Published on June 7th, 2011 | by Adam Barralet1
Travel Etiquette Series: India
After being inspired by Samantha’s trip to India, we asked our Etiquette Guru Adam Barralet to give us some more insight to the life and culture of this beautiful country. Having been all over the world, Adam has learned a lot of valuable tips along the way. Each week he takes us to a different country and offers his tips on what to expect and what manners are acceptable. After taking us to South Africa last week, today he shares his etiquette tips on India:
One of the world’s most peaceful and relaxing activities yoga came from this week’s country but if you plan on not disrupting the balance is the overwhelming, second most populous country in the world it’s helpful to have a few tips.
The typical greeting in India is called a namaste and basically involves placing your hands together in a prayer position under your chin and giving a bow. Handshakes are becoming more commonly used, especially in big cities but the namaste is always a safe choice if you are unsure if physical contact is appropriate. India is a hierarchical culture, so greet the eldest or most senior person first.

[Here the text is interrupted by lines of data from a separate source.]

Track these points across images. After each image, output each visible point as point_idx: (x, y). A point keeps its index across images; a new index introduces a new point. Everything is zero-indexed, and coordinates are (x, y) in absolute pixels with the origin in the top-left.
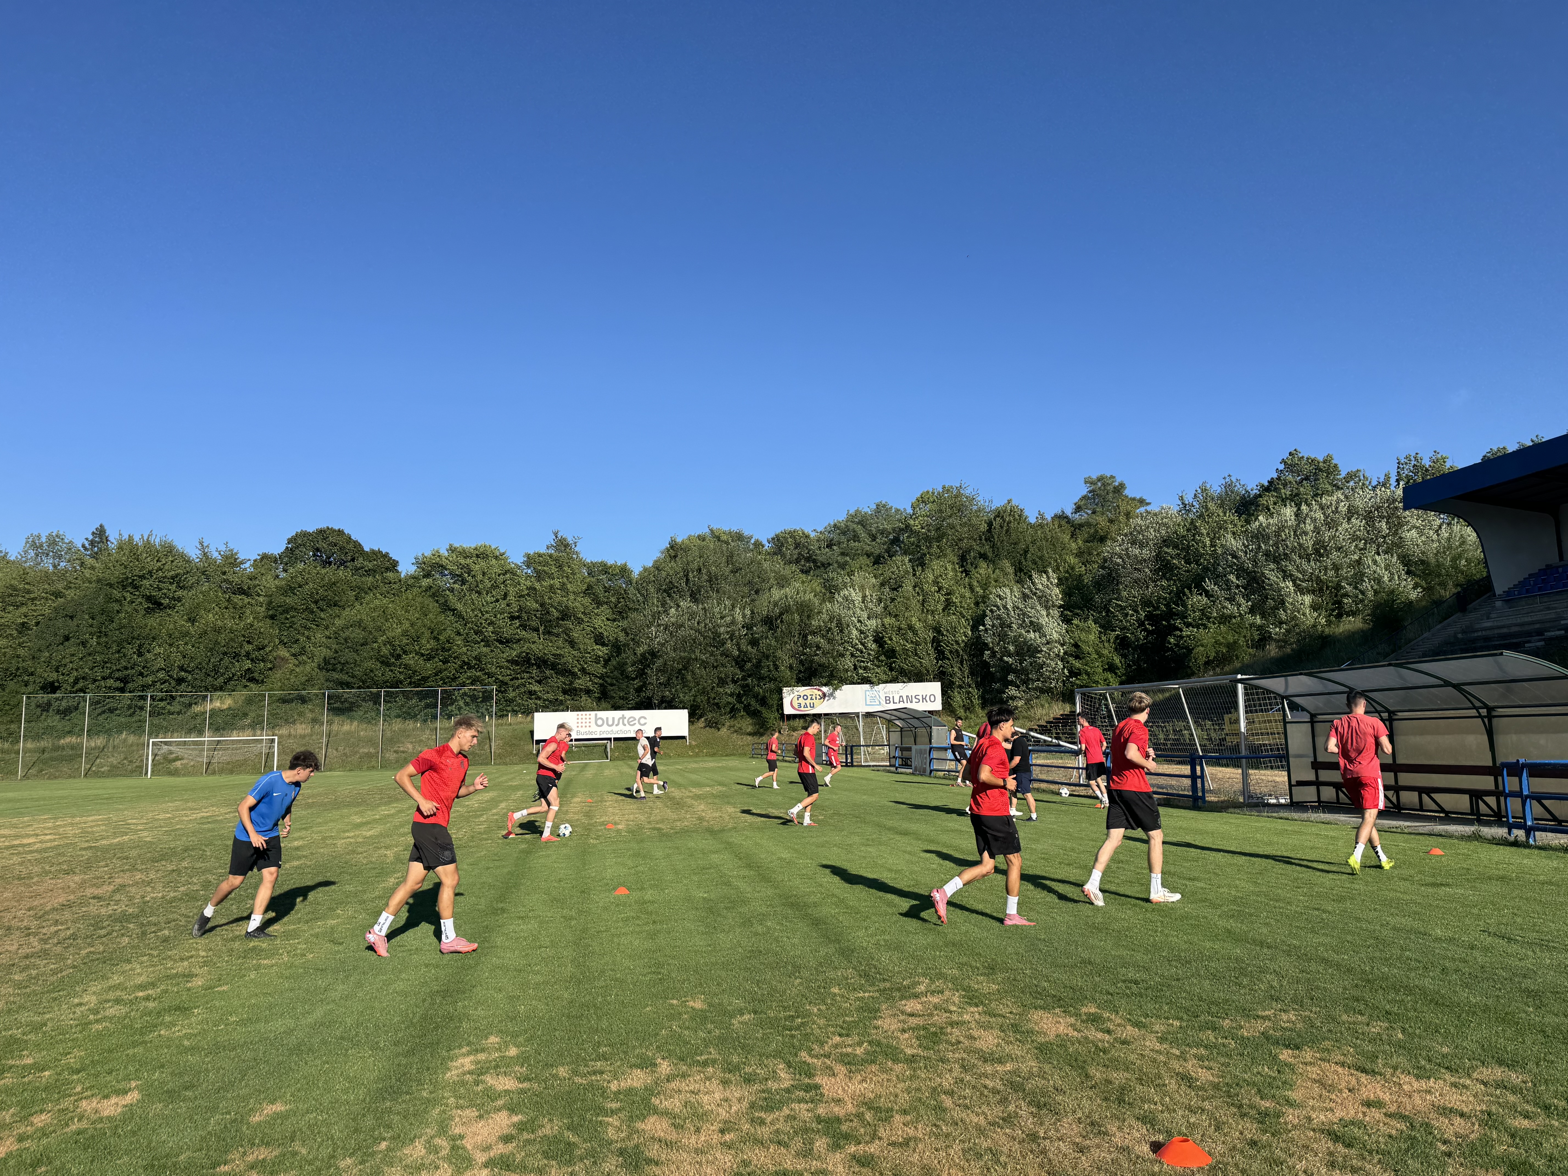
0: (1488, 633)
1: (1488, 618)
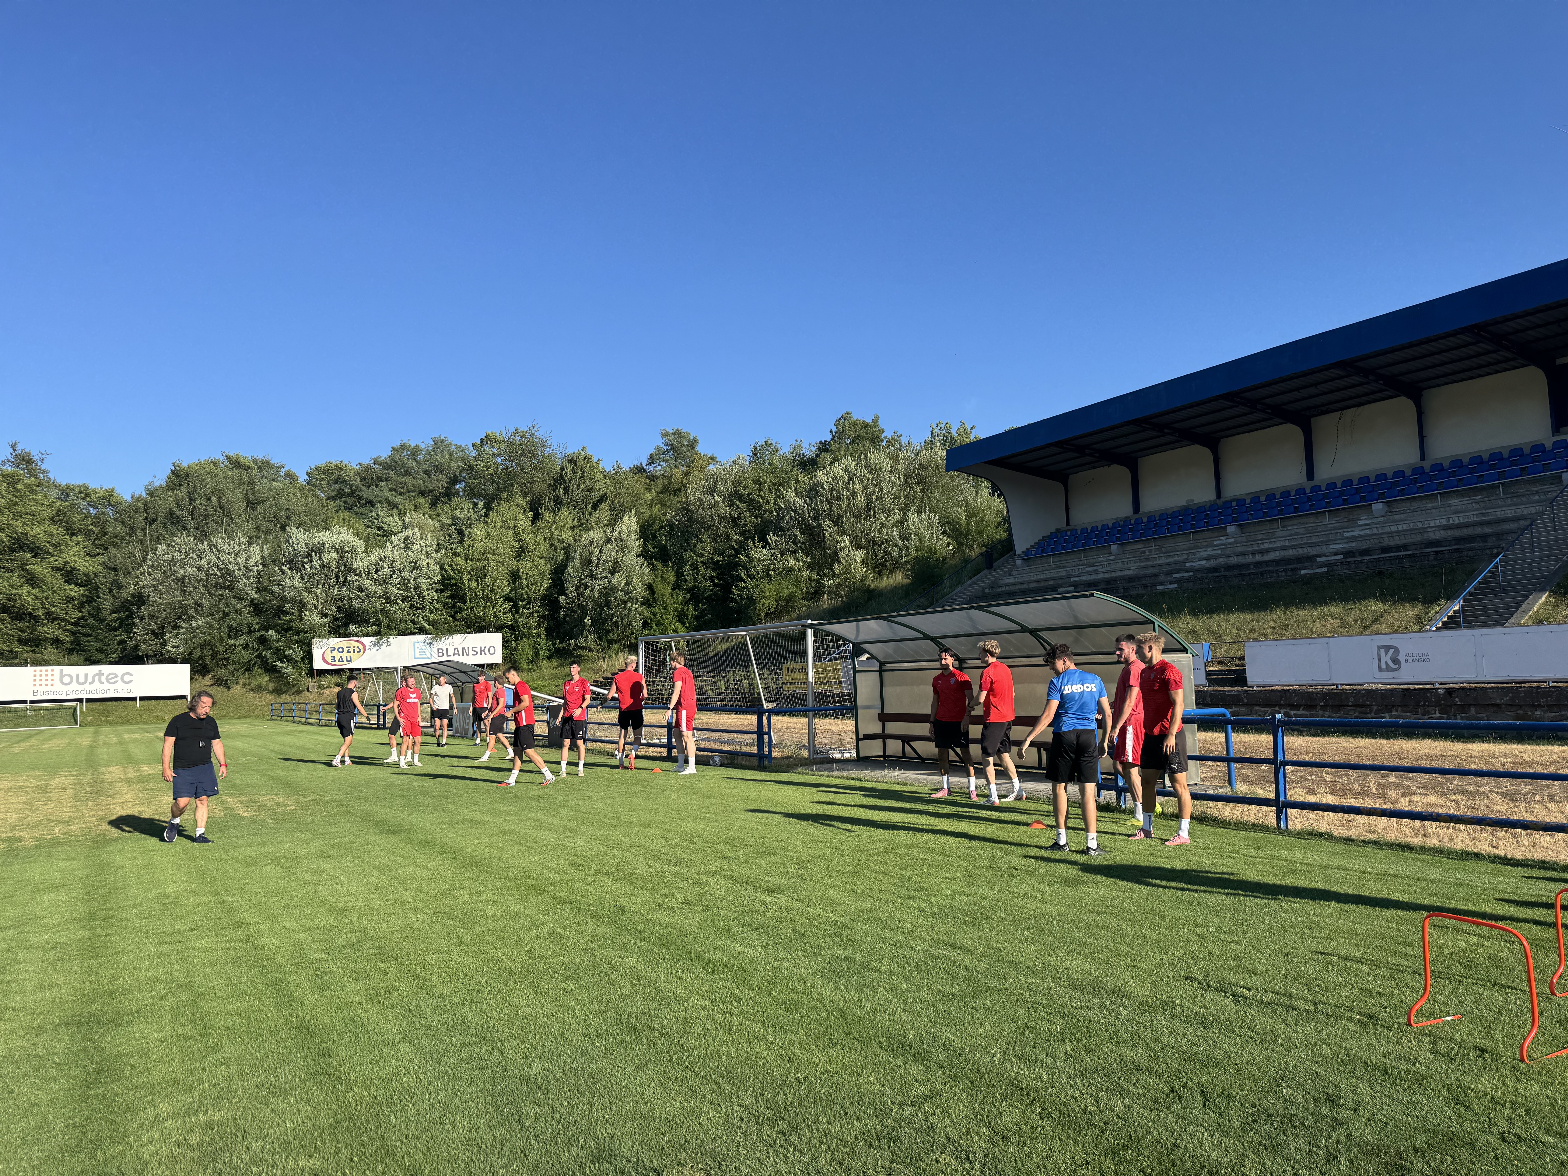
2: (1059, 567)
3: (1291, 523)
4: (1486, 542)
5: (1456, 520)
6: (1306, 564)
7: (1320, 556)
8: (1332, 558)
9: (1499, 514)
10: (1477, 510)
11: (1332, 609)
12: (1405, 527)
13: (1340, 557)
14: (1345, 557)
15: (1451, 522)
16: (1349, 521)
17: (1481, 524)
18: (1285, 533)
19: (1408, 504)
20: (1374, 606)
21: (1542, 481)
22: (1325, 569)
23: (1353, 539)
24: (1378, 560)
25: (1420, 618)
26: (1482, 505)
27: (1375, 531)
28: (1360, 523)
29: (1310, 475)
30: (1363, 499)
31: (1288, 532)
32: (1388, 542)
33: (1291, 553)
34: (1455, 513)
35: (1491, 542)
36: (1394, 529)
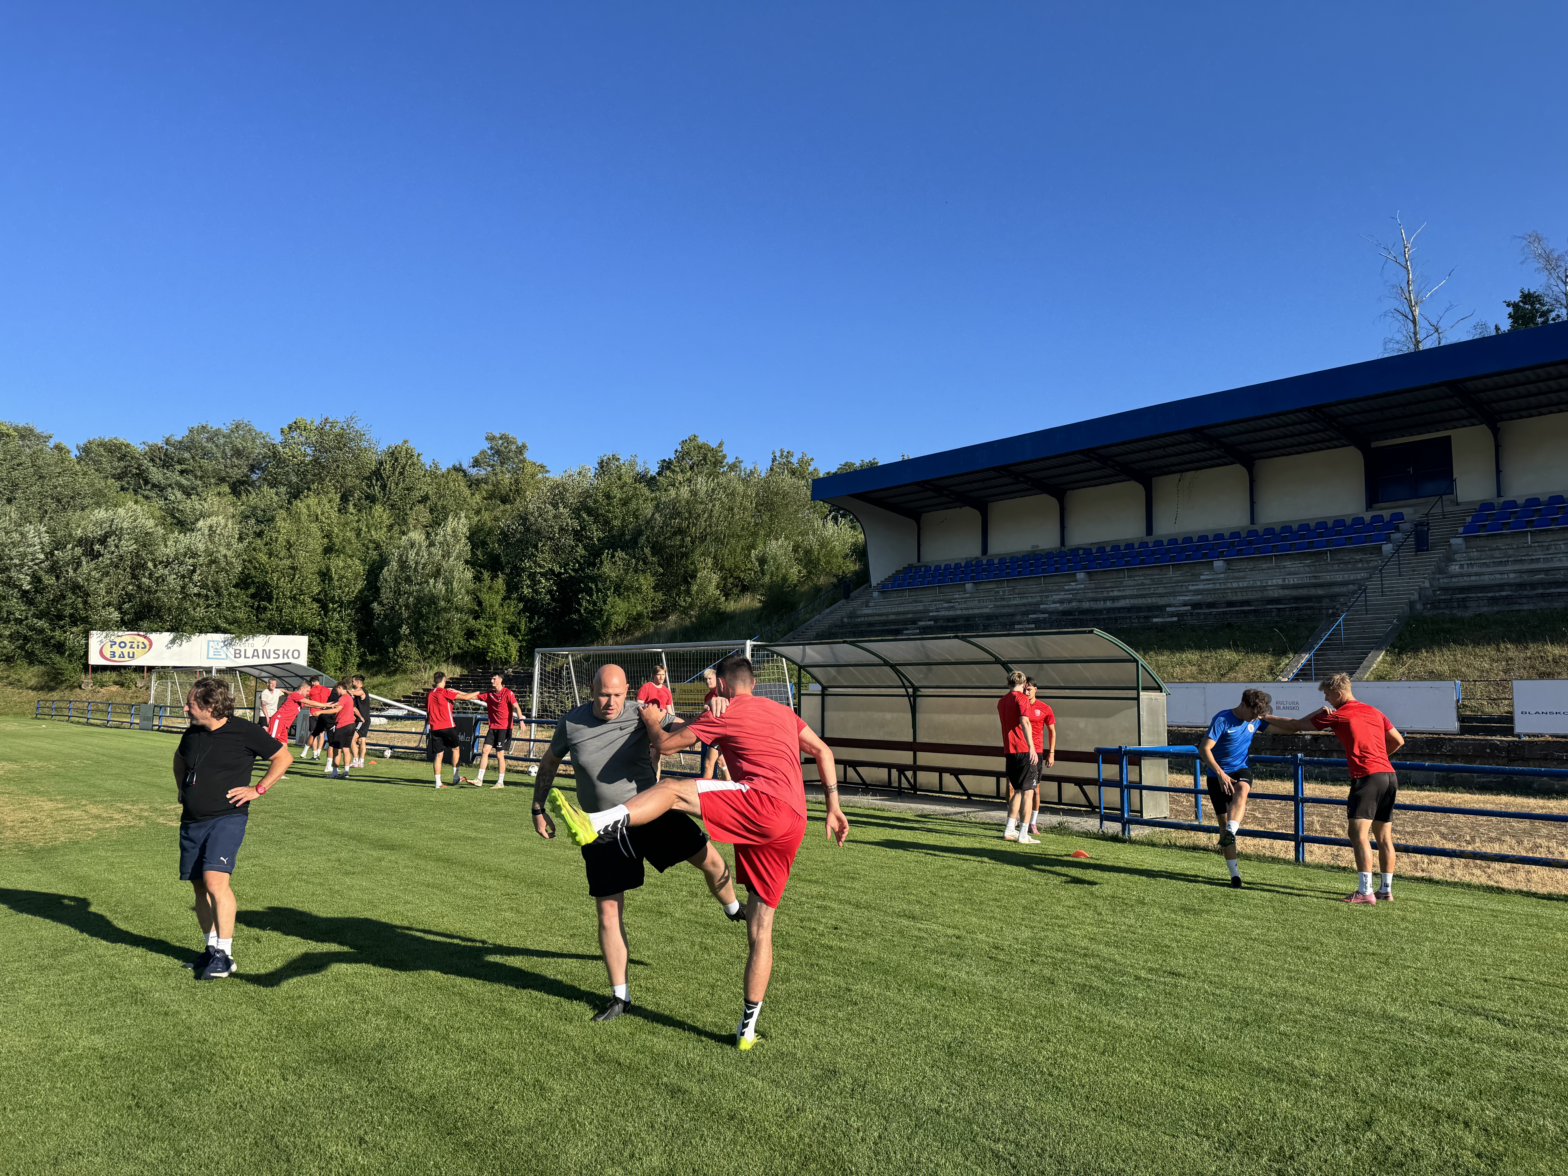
0: (870, 619)
1: (867, 606)
2: (916, 602)
3: (1137, 573)
4: (1321, 602)
5: (1292, 580)
6: (1156, 613)
7: (1170, 606)
8: (1181, 609)
9: (1327, 577)
10: (1309, 573)
11: (1190, 656)
12: (1245, 584)
13: (1189, 608)
14: (1193, 609)
15: (1287, 582)
16: (1193, 575)
17: (1315, 586)
18: (1132, 583)
19: (1246, 563)
20: (1229, 655)
21: (1363, 550)
22: (1175, 619)
23: (1197, 592)
24: (1225, 613)
25: (1272, 669)
26: (1313, 568)
27: (1218, 586)
28: (1202, 577)
29: (1149, 530)
30: (1205, 556)
31: (1135, 582)
32: (1231, 597)
33: (1139, 601)
34: (1289, 574)
35: (1325, 603)
36: (1235, 585)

Indians typically are friendly and talkative and will strike up a conversation with anyone, anywhere at any time. Don’t get taken aback if they ask personal questions and feel free to ask similar questions in response to your host. Wise decisions for conversation are movies, cricket or politics (except Pakistan) so consider familiarising yourself with these topics before you arrive. Talking about family will also help build rapport.
There are certain actions to avoid in India. During conversation don’t place your hands on your hips as this is seen as aggressive. Don’t whistle, wink, use your finder to point or beckon, touch another’s ear or point your feet towards someone. If you accidentally touch someone with your foot, apologise as the feet are considered unclean. Keep intimacy and physical contact, even hugging, to a minimum.
If you are a guest at somebody’s home, arrive about 15 minutes late. Gifts are not expected in India when attending a private dinner party. Before entering the house remove your shoes. Indians always wash their hands before and after eating and will often also wash their mouth. Eat with your right hand as the left hand is left for what is considered “less clean” activities such as going to the washroom. It is polite to refuse the first thing that is offered to you, but then after that accept each dish or drink offered. Leaving a small amount of food on your plate indicates that you are satisfied. Finishing all your food means that you are still hungry.
When dining out in India you may be tempted to share the sumptuous new tastes with a companion. However never offer anyone, even your partner food from your plate, it will be viewed with disgust. There are diverse dietary restrictions in India, and these may affect the foods that are served. Generally Hindus and Sikhs do not eat beef with many Hindus opting for vegetarianism. On the other hand, Muslims do not eat pork or drink alcohol. If you are ever in a situation where you need to cook for an Indian and you are not sure which religion they are a part of lamb, chicken, and fish are the most commonly served main courses for non-vegetarian meals as they avoid the meat restrictions of all the main religious groups.
With different groups if you are unsure what to do, politely asking what is correct is a sure way of ensure no one if offended. Follow these guidelines and you should avoid any situations where you offend any of the 1.2 billion Indians.